12. En l'espèce, la décision refusant d'accorder un délai de départ à M. E se fonde, en premier lieu, sur le fait qu'il se soit maintenu sur le territoire français après l'expiration de son titre de séjour. Dès lors, le moyen tiré de ce que la présence du requérant en France ne constituerait aucun trouble à l'ordre public est inopérant, et doit être écarté.

En ce qui concerne la décision fixant le pays de destination :

13. Il résulte de ce qui a été exposé précédemment que le moyen tiré de ce que la décision fixant le pays de destination devrait être annulée en raison de l'illégalité de la décision d'éloignement doit être écarté.

14. Il résulte de ce qui précède que M. E n'est pas fondé à demander l'annulation de l'arrêté du 6 octobre 2022 par lequel le préfet de l'Essonne l'a obligé à quitter le territoire français sans délai, et a fixé le pays à destination duquel il sera renvoyé en cas d'exécution d'office.

Sur les conclusions à fin d'injonction :

15. Le présent jugement qui rejette les conclusions à fin d'annulation présentées par M. E n'appelle aucune mesure d'exécution. Dès lors, les conclusions à fin d'injonction présentées par le requérant ne peuvent qu'être rejetées.

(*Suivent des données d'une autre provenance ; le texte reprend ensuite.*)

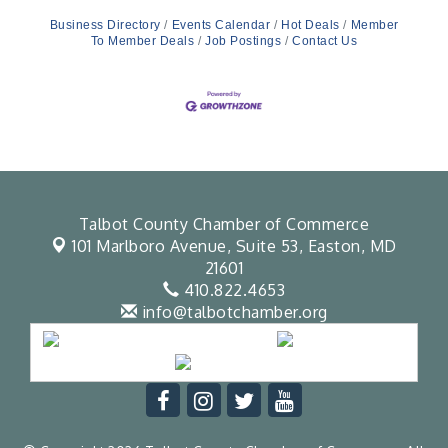
Business Directory
Events Calendar
Hot Deals
Member
To Member Deals
Job Postings
Contact Us
Talbot County Chamber of Commerce
101 Marlboro Avenue, Suite 53,
Easton, MD
21601
410.822.4653
info@talbotchamber.org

Sur les frais de l'instance :

16. Les dispositions de l'article L. 761-1 du code de justice administrative font obstacle à ce que soit mise à la charge de l'Etat, qui n'est pas la partie perdante dans la présente instance, la somme que M. E demande au titre des frais exposés par lui et non compris dans les dépens.

D E C I D E :

Article 1er : M. E est admis au bénéfice de l'aide juridictionnelle provisoire.

Article 2 : Le surplus des conclusions de la requête de M. E est rejeté.

Article 3 : Le présent jugement sera notifié à M. B E et au préfet de l'Essonne.

Rendu public par mise à disposition au greffe le 22 novembre 2022.

Le magistrat désigné,

Signé

J. CLa greffière,

Signé

A. Sambake

La République mande et ordonne au préfet de l'Essonne en ce qui le concerne ou à tous commissaires de justice à ce requis en ce qui concerne les voies de droit commun, contre les parties privées, de pourvoir à l'exécution de la présente décision.